Von einem befreundeten Priester und Rettungssanitäter habe ich ein schönes Gebet gelernt, dass er vor jedem Einsatz als Notfallseelsorger oder als Beerdigungsleiter vor einer Trauerbegleitung spricht: Herr, mache mich zu einem Werkzeug deiner Liebe. Für mich heißt das nichts anderes, als sich selbst zurücknehmen, sich zu öffnen um für den anderen da zu sein, um auszuhalten, zu schweigen oder zu reden oder sich gemeinsam auf die Suche nach einer Lösung zu begeben, was halt gerade erforderlich ist. Das konnte ich mal ziemlich gut, genauso wie ich auch mal ziemlich gut hinsehen konnte, weil ich mich auf mein Bauchgefühl verlassen konnte, dass jetzt beleidigt und verletzt in der Ecke sitzt und einfach nur geliebt werden möchte, einfach nur genügen möchte. Offenbar habe ich mich zu oft zurückgenommen, habe mich selbst zu sehr geöffnet und mich dadurch angreifbar und verletzlich gemacht. Jetzt merke ich, dass ich zu oft überdrehe, zu kompliziert, zu fordernd werde in dem vermeintlichen Wissen: es reicht nicht, was ich anzubieten habe. So werde ich auch nicht wirklich wahrgenommen werden.
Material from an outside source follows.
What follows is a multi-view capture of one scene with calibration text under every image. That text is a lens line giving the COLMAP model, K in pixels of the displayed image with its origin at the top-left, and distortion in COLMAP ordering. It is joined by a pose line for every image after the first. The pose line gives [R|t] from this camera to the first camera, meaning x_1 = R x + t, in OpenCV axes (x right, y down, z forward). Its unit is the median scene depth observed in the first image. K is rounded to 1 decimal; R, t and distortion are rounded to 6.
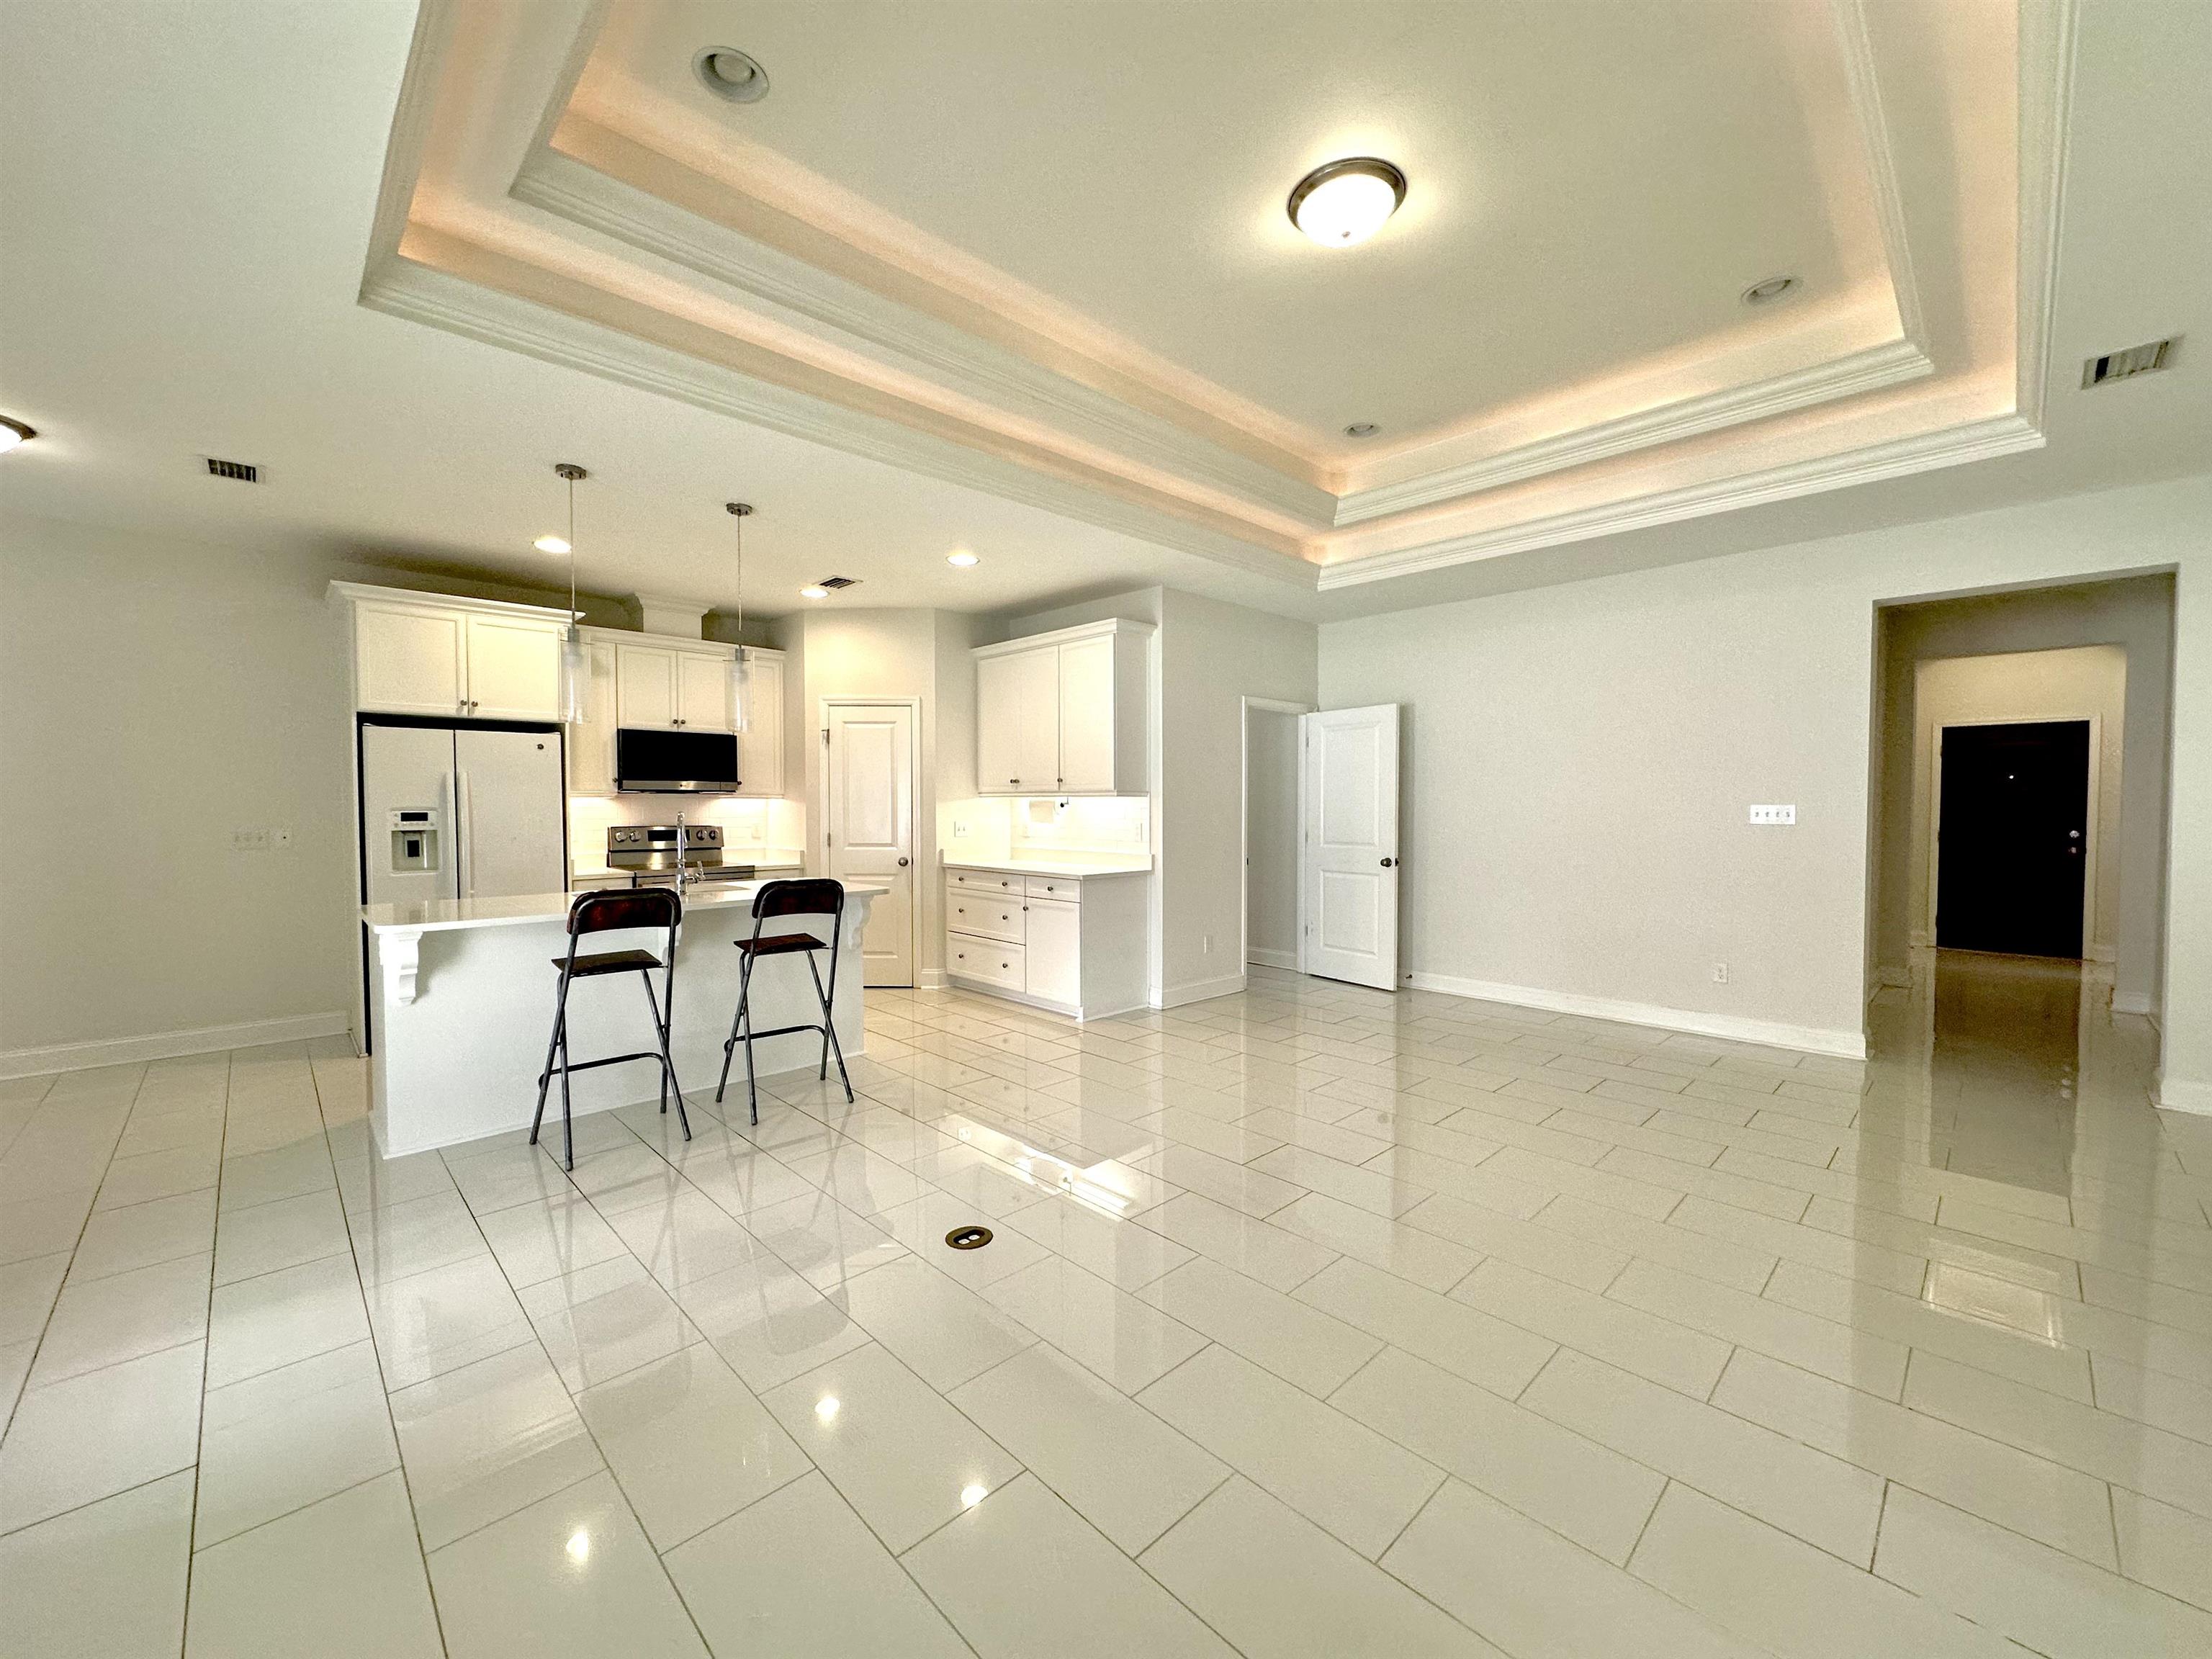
lens RADIAL K [[876.8, 0, 1109.9], [0, 876.8, 835.4], [0, 0, 1]] dist [-0.007349, 0.000112]
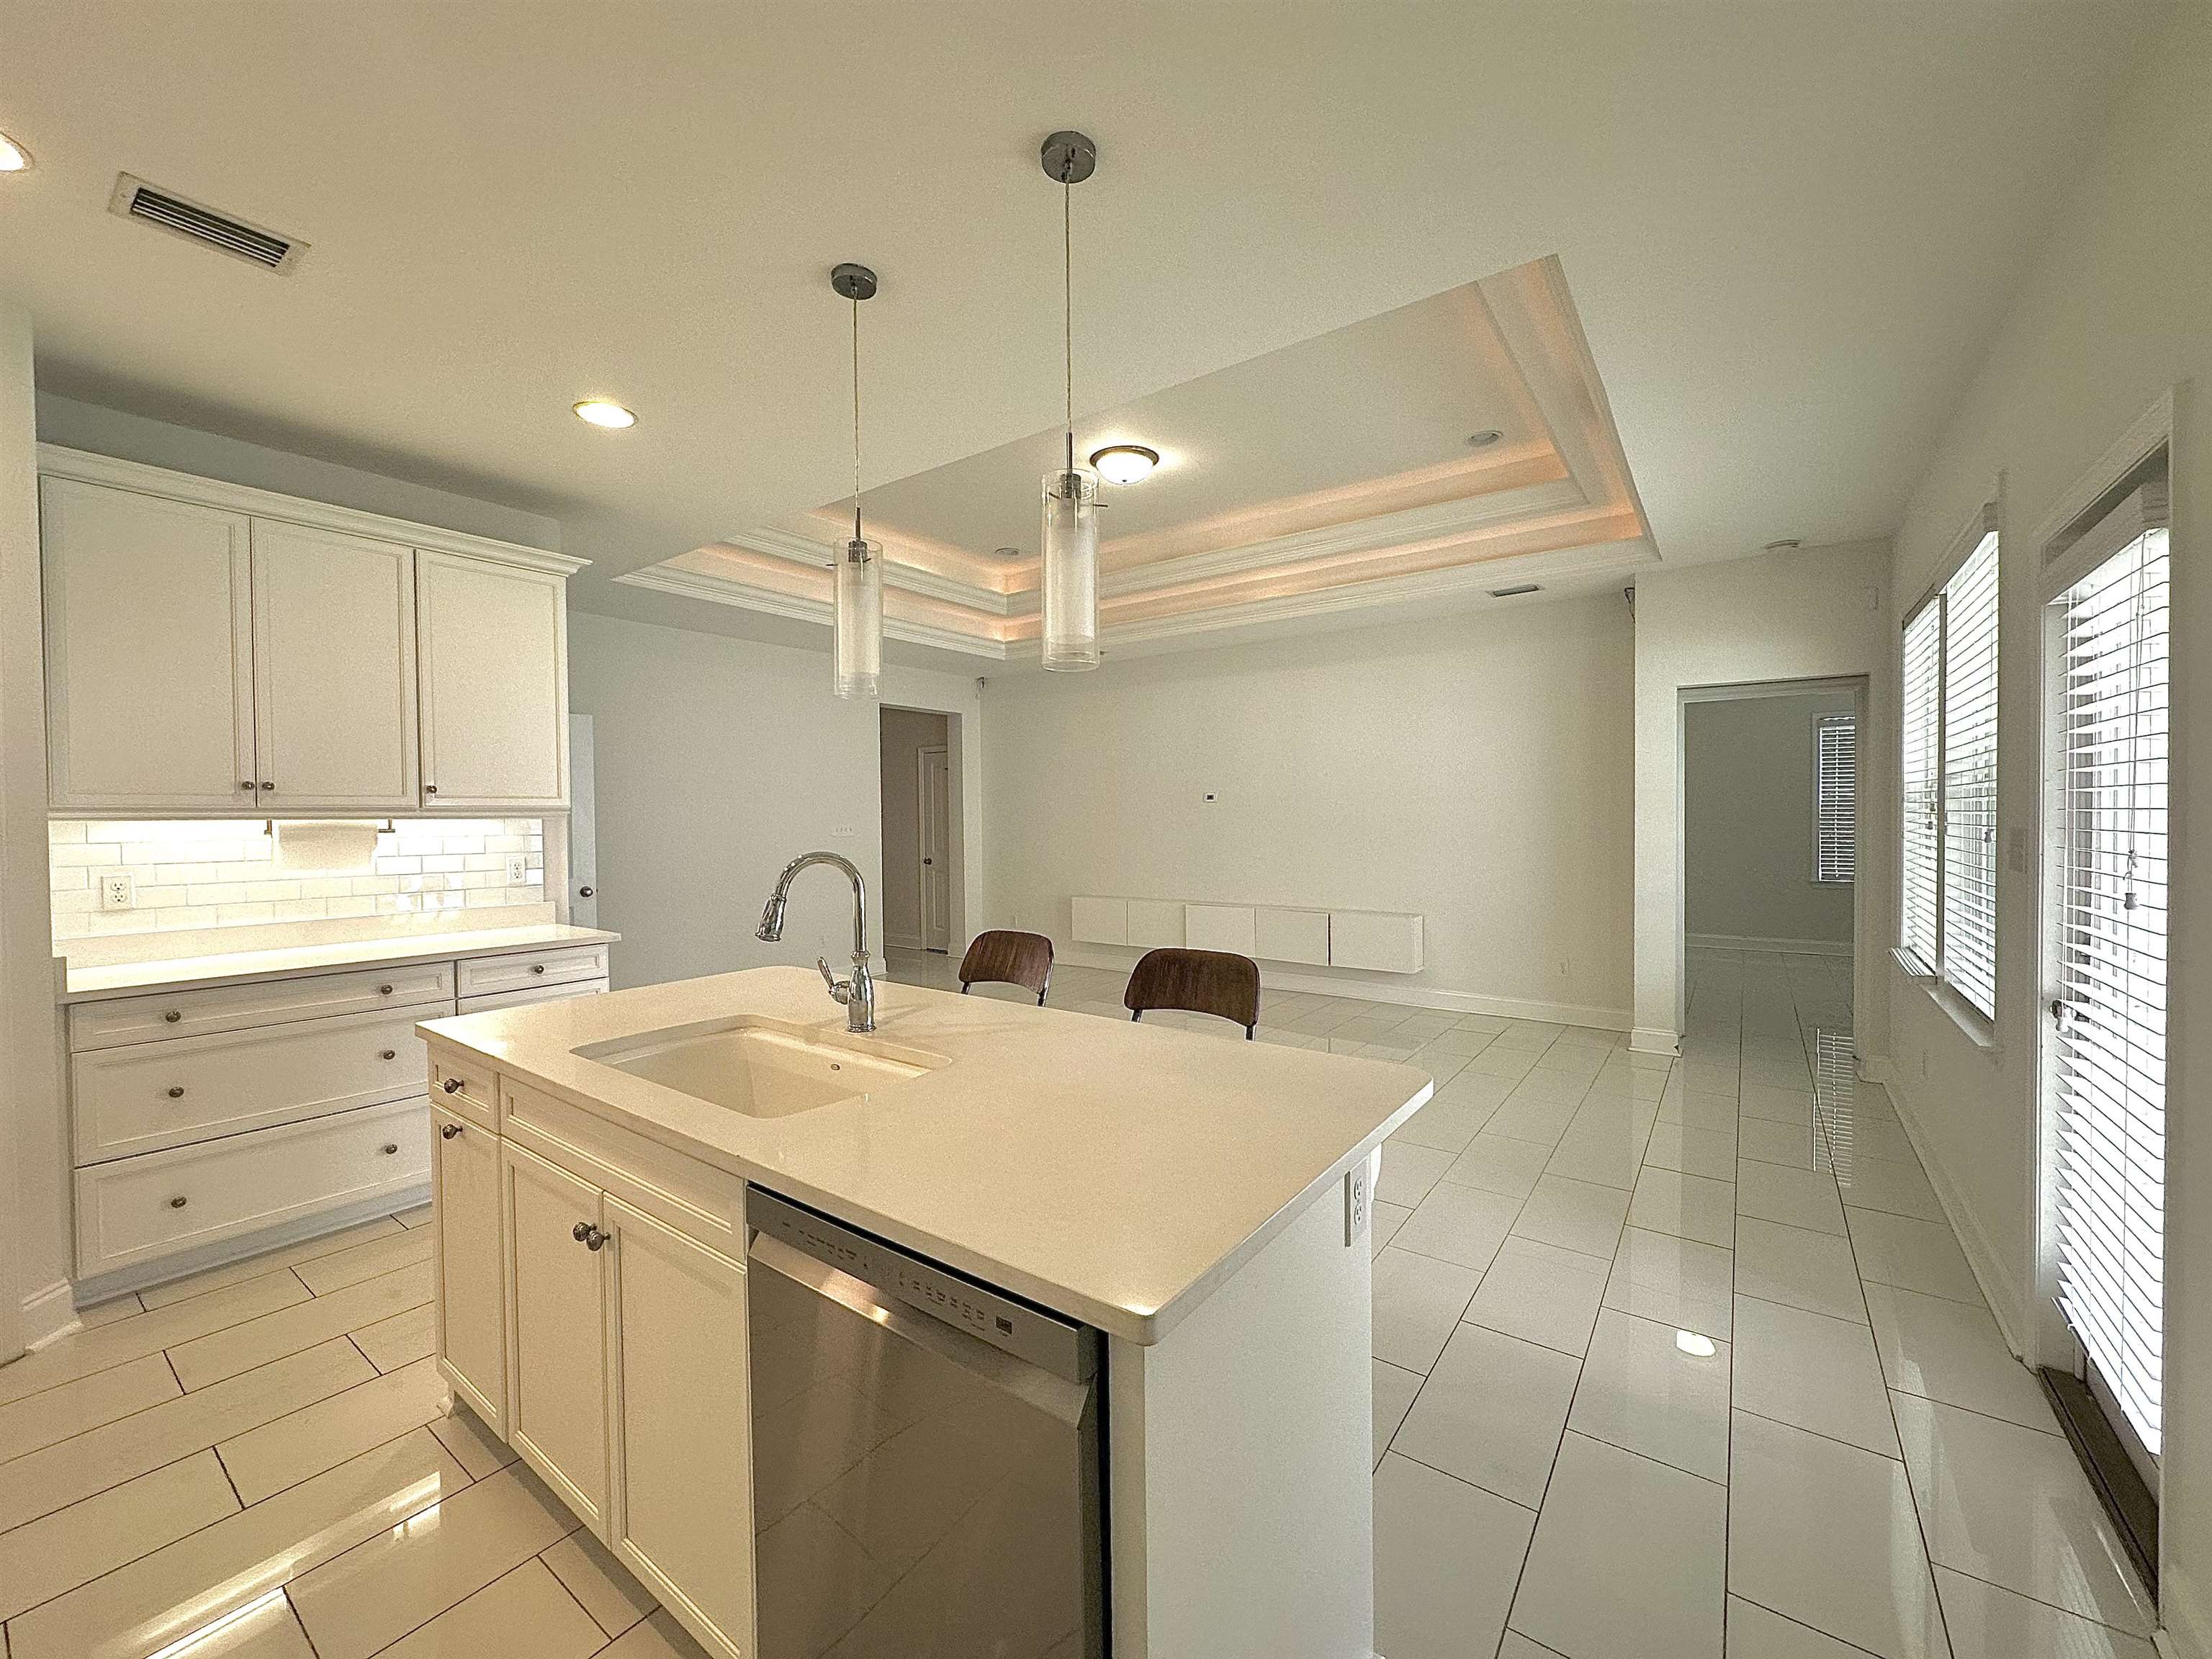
lens RADIAL K [[876.8, 0, 1103.5], [0, 876.8, 826.7], [0, 0, 1]] dist [-0.007349, 0.000112]
pose [[-0.162859, -0.010965, 0.986588, -0.884034], [0.041397, 0.998982, 0.017936, -0.040168], [-0.985780, 0.043762, -0.162240, 0.854446]]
Ich stelle nur fest, dass ich selbst wesentlich konsequenter Grenzen setzen muss – anderen gegenüber. Ich möchte lernen, dass ich mir nicht jeden Schuh anziehen muss, der mir vor die Füße gestellt wird – und weiß noch nicht wie. Ich möchte die Balance finden zwischen offen sein und Grenzen setzen – und weiß noch nicht wie. Ich möchte meinen Platz finden – und weiß noch nicht wo. Ich möchte lernen zu akzeptieren, dass mir parship die Möglichkeit bietet, irgendwo eine kleine, nette Familie kennenzulernen, die sich auf mich und meine Ideen freut – die Suche danach aber auch ins Leere führen kann. Oder ganz woanders hin. Dafür möchte ich offen werden, dazu werde ich Hilfe brauchen.
Nüchtern betrachtet hatten vier mehr oder weniger erwachsene Menschen in ihren Ehen das Gefühl, nicht mehr am richtigen Platz zu sein; zwei konnten nicht damit umgehen und haben sich zurückgezogen, zwei andere konnten damit auch nicht umgehen und haben sich gegenseitig das gegeben, was ihnen in ihren Ehen fehlte. Erschwerend kamen die Kinder dazu, die unter diesen Spannungen litten, ganz besonders die damals Zehnjährige.